И потом, когда Ценци вдруг разом погасила весь свет в доме, уже в кромешной темноте, поминали петуха, который умер – про этого неизвестного бедолагу песенку заводила высокеньким старательным голоском Катарина: «Он больше не кричит: ко-ко-ди, ко-ко-да!»

А Лаугард, не расслышав фразу «der Hahn ist tot», наклонилась к Елене, обдавая ее терпкими парами вишневой табуретовки, и переспросила напряженным буратиновым голосом:

– Это какой Йоханес «ист тот»? Я чёт не поняла.

Мать Ценци внесла в гостиную горящее и несгорающее мороженое, и зажгла крошечные чайные свечи в металлических челнах, плававшие теперь по всему дому в мисках с водой, по две, а то и по три, чокаясь боками; распахнула стеклянные двери в сад, где на дорожках вскоре полыхнули в руках терракотовых гномов маленькие факелы, которые она подпалила, оббегая их и плавно наклоняясь к каждому, с огнивом в руках, как в танце.

Чернецов рванул в сад искать мухоморов на закусь.

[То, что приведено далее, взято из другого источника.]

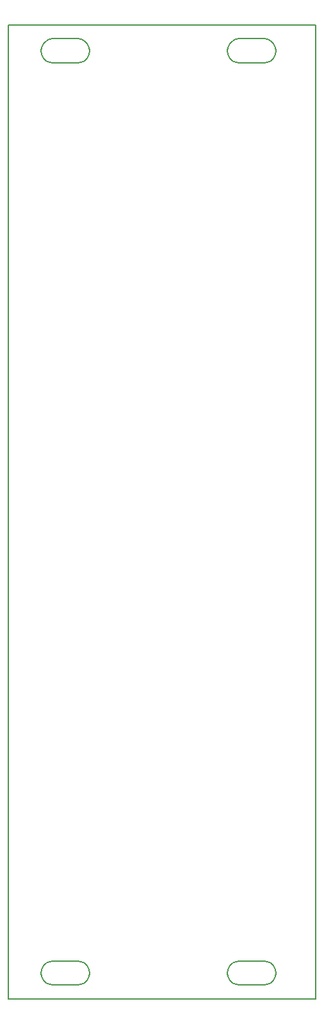
<source format=gbr>
G04 #@! TF.GenerationSoftware,KiCad,Pcbnew,5.0.2+dfsg1-1~bpo9+1*
G04 #@! TF.CreationDate,2019-11-20T21:54:31+01:00*
G04 #@! TF.ProjectId,eurobb,6575726f-6262-42e6-9b69-6361645f7063,rev?*
G04 #@! TF.SameCoordinates,Original*
G04 #@! TF.FileFunction,Profile,NP*
%FSLAX46Y46*%
G04 Gerber Fmt 4.6, Leading zero omitted, Abs format (unit mm)*
G04 Created by KiCad (PCBNEW 5.0.2+dfsg1-1~bpo9+1) date Wed 20 Nov 2019 09:54:31 PM CET*
%MOMM*%
%LPD*%
G01*
G04 APERTURE LIST*
%ADD10C,0.200000*%
G04 APERTURE END LIST*
D10*
X74865590Y-39921000D02*
X75360020Y-40000000D01*
X71665590Y-39921000D02*
X74865590Y-39921000D01*
X71171160Y-40000000D02*
X71665590Y-39921000D01*
X70725130Y-40227000D02*
X71171160Y-40000000D01*
X70371160Y-40581000D02*
X70725130Y-40227000D01*
X70143900Y-41027000D02*
X70371160Y-40581000D01*
X70065590Y-41522000D02*
X70143900Y-41027000D01*
X70143900Y-42016000D02*
X70065590Y-41522000D01*
X70371160Y-42462000D02*
X70143900Y-42016000D01*
X70725130Y-42816000D02*
X70371160Y-42462000D01*
X71171160Y-43043000D02*
X70725130Y-42816000D01*
X74865590Y-164796500D02*
X71665590Y-164796500D01*
X75360020Y-164718190D02*
X74865590Y-164796500D01*
X75806100Y-164490930D02*
X75360020Y-164718190D01*
X76160000Y-164136970D02*
X75806100Y-164490930D01*
X76387300Y-163690940D02*
X76160000Y-164136970D01*
X76465600Y-163196510D02*
X76387300Y-163690940D01*
X76387300Y-162702080D02*
X76465600Y-163196510D01*
X76160000Y-162256050D02*
X76387300Y-162702080D01*
X75806100Y-161902080D02*
X76160000Y-162256050D01*
X75360020Y-161674810D02*
X75806100Y-161902080D01*
X74865590Y-161596500D02*
X75360020Y-161674810D01*
X71665590Y-161596500D02*
X74865590Y-161596500D01*
X71171160Y-161674810D02*
X71665590Y-161596500D01*
X70725130Y-161902080D02*
X71171160Y-161674810D01*
X70371160Y-162256050D02*
X70725130Y-161902080D01*
X70143900Y-162702080D02*
X70371160Y-162256050D01*
X70065590Y-163196510D02*
X70143900Y-162702080D01*
X70143900Y-163690940D02*
X70065590Y-163196510D01*
X70371160Y-164136970D02*
X70143900Y-163690940D01*
X70725130Y-164490930D02*
X70371160Y-164136970D01*
X71171160Y-164718190D02*
X70725130Y-164490930D01*
X71665590Y-164796500D02*
X71171160Y-164718190D01*
X99505600Y-164796500D02*
X96305600Y-164796500D01*
X100000000Y-164718190D02*
X99505600Y-164796500D01*
X100446100Y-164490930D02*
X100000000Y-164718190D01*
X100800000Y-164136970D02*
X100446100Y-164490930D01*
X101027300Y-163690940D02*
X100800000Y-164136970D01*
X101105600Y-163196510D02*
X101027300Y-163690940D01*
X101027300Y-162702080D02*
X101105600Y-163196510D01*
X99505600Y-39921000D02*
X100000000Y-40000000D01*
X96305600Y-39921000D02*
X99505600Y-39921000D01*
X95811200Y-40000000D02*
X96305600Y-39921000D01*
X95365100Y-40227000D02*
X95811200Y-40000000D01*
X95011200Y-40581000D02*
X95365100Y-40227000D01*
X94783900Y-41027000D02*
X95011200Y-40581000D01*
X94705600Y-41522000D02*
X94783900Y-41027000D01*
X94783900Y-42016000D02*
X94705600Y-41522000D01*
X95011200Y-42462000D02*
X94783900Y-42016000D01*
X95365100Y-42816000D02*
X95011200Y-42462000D01*
X95811200Y-43043000D02*
X95365100Y-42816000D01*
X95811200Y-164718190D02*
X95365100Y-164490930D01*
X96305600Y-164796500D02*
X95811200Y-164718190D01*
X74865590Y-43121000D02*
X71665590Y-43121000D01*
X75360020Y-43043000D02*
X74865590Y-43121000D01*
X75806100Y-42816000D02*
X75360020Y-43043000D01*
X76160000Y-42462000D02*
X75806100Y-42816000D01*
X76387300Y-42016000D02*
X76160000Y-42462000D01*
X76465600Y-41522000D02*
X76387300Y-42016000D01*
X76387300Y-41027000D02*
X76465600Y-41522000D01*
X76160000Y-40581000D02*
X76387300Y-41027000D01*
X75806100Y-40227000D02*
X76160000Y-40581000D01*
X75360020Y-40000000D02*
X75806100Y-40227000D01*
X100800000Y-162256050D02*
X101027300Y-162702080D01*
X100446100Y-161902080D02*
X100800000Y-162256050D01*
X100000000Y-161674810D02*
X100446100Y-161902080D01*
X99505600Y-161596500D02*
X100000000Y-161674810D01*
X96305600Y-161596500D02*
X99505600Y-161596500D01*
X95811200Y-161674810D02*
X96305600Y-161596500D01*
X95365100Y-161902080D02*
X95811200Y-161674810D01*
X95011200Y-162256050D02*
X95365100Y-161902080D01*
X94783900Y-162702080D02*
X95011200Y-162256050D01*
X94705600Y-163196510D02*
X94783900Y-162702080D01*
X94783900Y-163690940D02*
X94705600Y-163196510D01*
X95011200Y-164136970D02*
X94783900Y-163690940D01*
X95365100Y-164490930D02*
X95011200Y-164136970D01*
X96305600Y-43121000D02*
X95811200Y-43043000D01*
X106405600Y-166609000D02*
X106405600Y-38109000D01*
X65765600Y-166609000D02*
X106405600Y-166609000D01*
X65765600Y-38109000D02*
X65765600Y-166609000D01*
X106405600Y-38109000D02*
X65765600Y-38109000D01*
X71665590Y-43121000D02*
X71171160Y-43043000D01*
X99505600Y-43121000D02*
X96305600Y-43121000D01*
X100000000Y-43043000D02*
X99505600Y-43121000D01*
X100446100Y-42816000D02*
X100000000Y-43043000D01*
X100800000Y-42462000D02*
X100446100Y-42816000D01*
X101027300Y-42016000D02*
X100800000Y-42462000D01*
X101105600Y-41522000D02*
X101027300Y-42016000D01*
X101027300Y-41027000D02*
X101105600Y-41522000D01*
X100800000Y-40581000D02*
X101027300Y-41027000D01*
X100446100Y-40227000D02*
X100800000Y-40581000D01*
X100000000Y-40000000D02*
X100446100Y-40227000D01*
M02*

</source>
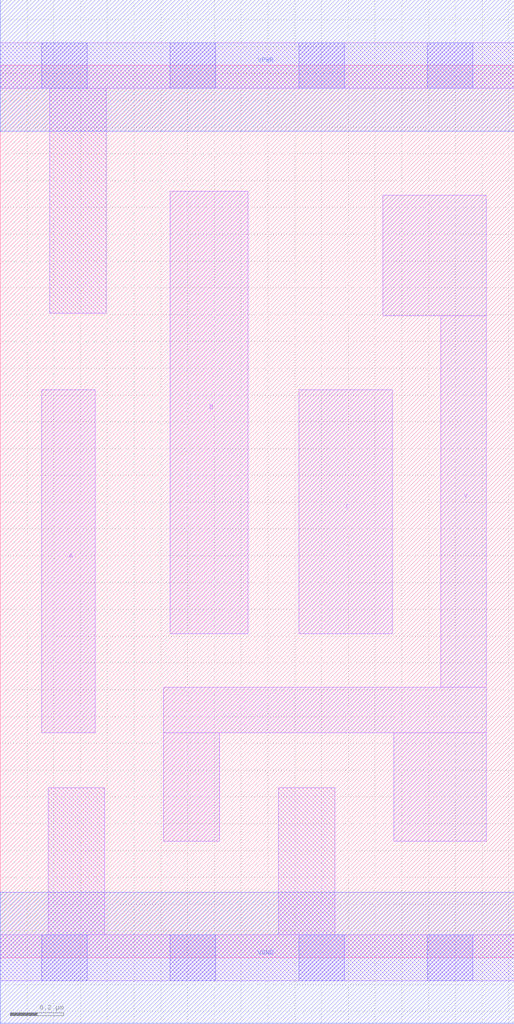
<source format=lef>
# Copyright 2020 The SkyWater PDK Authors
#
# Licensed under the Apache License, Version 2.0 (the "License");
# you may not use this file except in compliance with the License.
# You may obtain a copy of the License at
#
#     https://www.apache.org/licenses/LICENSE-2.0
#
# Unless required by applicable law or agreed to in writing, software
# distributed under the License is distributed on an "AS IS" BASIS,
# WITHOUT WARRANTIES OR CONDITIONS OF ANY KIND, either express or implied.
# See the License for the specific language governing permissions and
# limitations under the License.
#
# SPDX-License-Identifier: Apache-2.0

VERSION 5.7 ;
  NAMESCASESENSITIVE ON ;
  NOWIREEXTENSIONATPIN ON ;
  DIVIDERCHAR "/" ;
  BUSBITCHARS "[]" ;
UNITS
  DATABASE MICRONS 200 ;
END UNITS
MACRO sky130_fd_sc_lp__nor3_m
  CLASS CORE ;
  FOREIGN sky130_fd_sc_lp__nor3_m ;
  ORIGIN  0.000000  0.000000 ;
  SIZE  1.920000 BY  3.330000 ;
  SYMMETRY X Y R90 ;
  SITE unit ;
  PIN A
    ANTENNAGATEAREA  0.126000 ;
    DIRECTION INPUT ;
    USE SIGNAL ;
    PORT
      LAYER li1 ;
        RECT 0.155000 0.840000 0.355000 2.120000 ;
    END
  END A
  PIN B
    ANTENNAGATEAREA  0.126000 ;
    DIRECTION INPUT ;
    USE SIGNAL ;
    PORT
      LAYER li1 ;
        RECT 0.635000 1.210000 0.925000 2.860000 ;
    END
  END B
  PIN C
    ANTENNAGATEAREA  0.126000 ;
    DIRECTION INPUT ;
    USE SIGNAL ;
    PORT
      LAYER li1 ;
        RECT 1.115000 1.210000 1.465000 2.120000 ;
    END
  END C
  PIN Y
    ANTENNADIFFAREA  0.340200 ;
    DIRECTION OUTPUT ;
    USE SIGNAL ;
    PORT
      LAYER li1 ;
        RECT 0.610000 0.435000 0.820000 0.840000 ;
        RECT 0.610000 0.840000 1.815000 1.010000 ;
        RECT 1.430000 2.395000 1.815000 2.845000 ;
        RECT 1.470000 0.435000 1.815000 0.840000 ;
        RECT 1.645000 1.010000 1.815000 2.395000 ;
    END
  END Y
  PIN VGND
    DIRECTION INOUT ;
    USE GROUND ;
    PORT
      LAYER met1 ;
        RECT 0.000000 -0.245000 1.920000 0.245000 ;
    END
  END VGND
  PIN VPWR
    DIRECTION INOUT ;
    USE POWER ;
    PORT
      LAYER met1 ;
        RECT 0.000000 3.085000 1.920000 3.575000 ;
    END
  END VPWR
  OBS
    LAYER li1 ;
      RECT 0.000000 -0.085000 1.920000 0.085000 ;
      RECT 0.000000  3.245000 1.920000 3.415000 ;
      RECT 0.180000  0.085000 0.390000 0.635000 ;
      RECT 0.185000  2.405000 0.395000 3.245000 ;
      RECT 1.040000  0.085000 1.250000 0.635000 ;
    LAYER mcon ;
      RECT 0.155000 -0.085000 0.325000 0.085000 ;
      RECT 0.155000  3.245000 0.325000 3.415000 ;
      RECT 0.635000 -0.085000 0.805000 0.085000 ;
      RECT 0.635000  3.245000 0.805000 3.415000 ;
      RECT 1.115000 -0.085000 1.285000 0.085000 ;
      RECT 1.115000  3.245000 1.285000 3.415000 ;
      RECT 1.595000 -0.085000 1.765000 0.085000 ;
      RECT 1.595000  3.245000 1.765000 3.415000 ;
  END
END sky130_fd_sc_lp__nor3_m
END LIBRARY

</source>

И тут только Елена заметила, что в этой компании, к которой уже даже слегка привыкла за последние дни, и которая уже даже не так сильно коробила, отсутствует набученный взгляд Воздвиженского, который к Ценци почему-то так и не явился.

Ночью, уронив себя в бабл-гамовое суфле в ванной, Елена опять в изнеможении подумала, что каждый день у нее – как тысяча лет, и что какой же это несносный для нее труд – жить в этом странном мире, со странными людьми. И что каждый день с утра она идет, как на вершину, и как будто тащит непосильный, только ей доверенный груз. И редко, очень редко случаются безветренные лощины – затишье – а потом опять и опять ураган. И едва хватает сил дотянуть до вечера. А новая реальность все пёрла и пёрла.

И – одновременно с этим внутренним стоном – выросло в ней, вдруг, вмиг, благоговейное, благодарное, захолыновавшее дыхание чувство, что она, конечно, может быть, и участвует в этой жизни, но она же, одновременно, в каком-то неизмеримом измерении – и как зачарованный зритель: и всё, что с ней происходит сейчас, все образы, которые мимо нее проводятся, даже те, что ее неимоверно мучат – всё это – как будто мысли, существовавшие раньше, но только в безвоздушном, бестелесном пространстве – и которым теперь кто-то милостиво дозволяет на ее глазах раскручиваться, и облекаться в физическую форму.